1 sphere on top of 4 spheres

• Apr 7th 2010, 07:47 PM
xiukhung
1 sphere on top of 4 spheres
hi, I have this question.
4 spheres of radius 10 are placed on a table so that each touches 2 others. another sphere is placed on top. Find the height of the top of this fifth sphere above the table.
thanks :)
• Apr 7th 2010, 09:15 PM
Wilmer
• Apr 8th 2010, 01:41 AM
xiukhung
Quote:

Originally Posted by Wilmer

hi, i've read it through but I dont know how this would help. thanks
• Apr 8th 2010, 04:56 AM
Soroban
Hello, xiukhung!

Quote:

Four spheres of radius 10 are placed on a table so that each touches 2 others.
Another sphere is placed on top.
Find the height of the top of this fifth sphere above the table.

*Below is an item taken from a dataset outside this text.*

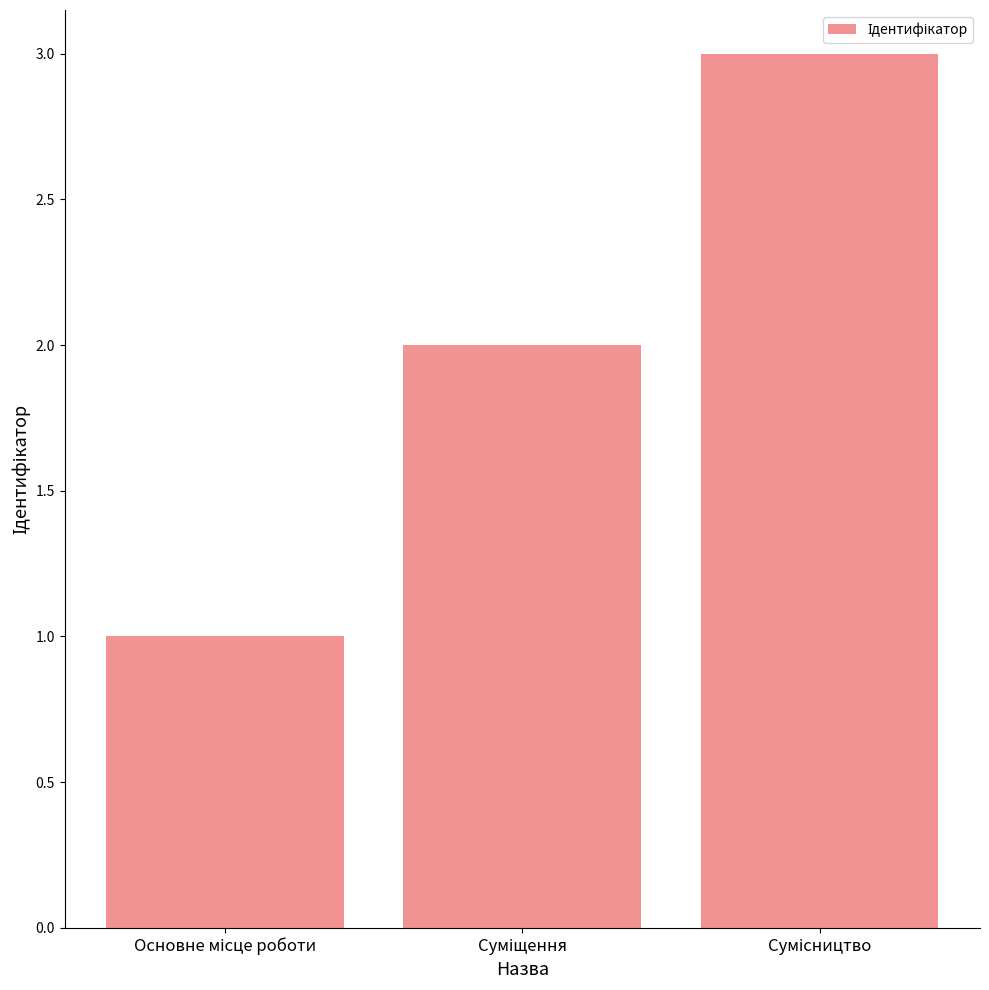

What is the maximum value shown in the chart?

3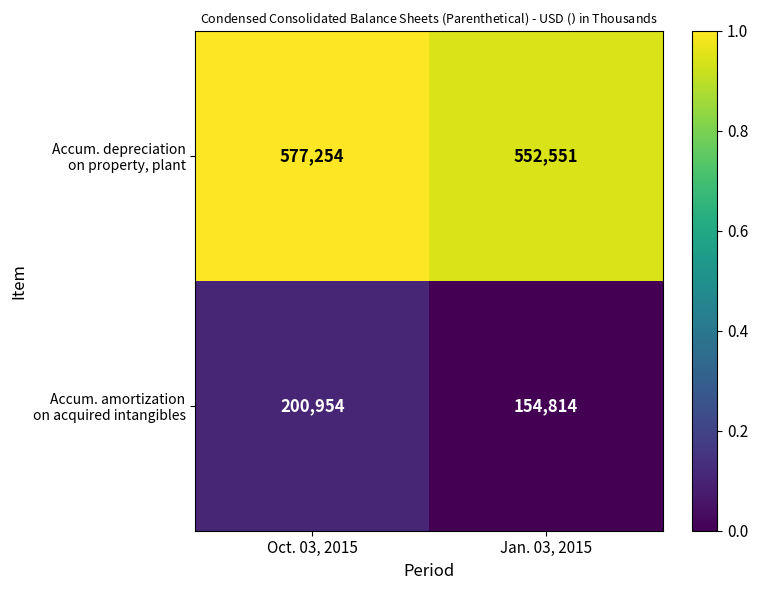

What is the total value across all series at Jan. 03, 2015?

707365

The centers of the four spheres form a square with side $\displaystyle 2r.$
It is $\displaystyle r$ units above the table.

The center of the fifth sphere forms a square-base pyramid.
All of its edges have length $\displaystyle 2r.$

We find that the height of this pyramid is $\displaystyle \sqrt{2}\,r.$

The top of the fifth sphere is $\displaystyle r$ units above the pyramid.

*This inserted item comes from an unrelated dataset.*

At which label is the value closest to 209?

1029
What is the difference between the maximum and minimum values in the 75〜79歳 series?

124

Hence, the top of that sphere is: .$\displaystyle r + \sqrt{2}\,r + r \:=\:\left(2 + \sqrt{2}\right)r$ units high.

Answer: .$\displaystyle 10\left(2+\sqrt{2}\right)\text{ units.}$

• Apr 8th 2010, 03:52 PM
xiukhung
A sphere of radius length 8cm rests on top of a hollow inverted cone of height 15 cm whose vertical angle is 60 degrees. Find the height of the centre of the sphere above the vertex of the cone.
• Apr 9th 2010, 01:17 AM
earboth
Quote:

Originally Posted by xiukhung
$\displaystyle \sin(30^\circ) = \frac12 = \frac8x$